Menurut Arif menjadi suatu tantangan dan pengalaman yang luar biasa ketika anak-anak SMA ini membuat film. Pasalnya mereka harus mampu menerjemahkan perbedaan yang sudah menjadi bagian hidup mereka menjadi cerita yang menarik, dan mudah dipahami dalam 5 menit.
Kepala BNPT Komjen. Pol. Suhardi Alius pun memberikan apresiasinya kepada Cinema 21 atas keputusan menayangkan video ‘Kain’ tersebut.
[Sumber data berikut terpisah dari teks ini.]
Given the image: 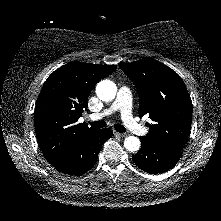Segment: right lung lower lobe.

Langkah itu merupakan wujud nyata keterlibatan masyarakat dalam upaya kampanye pencegahan terorisme yang selama ini sudah dilakukan.
“Sejak awal lomba video pendek ini diinisiasi oleh BNPT sebagai sarana kampanye pencegahan terorisme. Dengan ditayangkan di Cinema 21 kami harapkan kampanye ini dapat menjangkau audiens yang lebih luas,” kata Suhardi.
Suhardi tidak lupa menyampaikan ucapan terima kasihnya kepada Kantor Staf Presiden atas dukungannya dalam upaya pencegahan terorisme. “Kami harapkan tidak berhenti sampai disini, tapi berlanjut dengan kementerian/lembaga atau instansi terkait lainnya,” tambahnya.
Secara teknis para peserta harus mumpuni karena demi kebutuhan penayangan di Cinema 21, mereka harus membuat video berdurasi 5 menit menjadi 1 menit dengan tetap mempertahankan isi dan filosofi ceritanya.
Dengan ini kita kembali diingatkan oleh para pelajar SMA bahwa Pancasila adalah dasar negara kita, negara yang terdiri dari berbagai suku bangsa, agama, warna kulit, ras, budaya, dan bahasa. Di negara ini, Indonesia, kita boleh beda.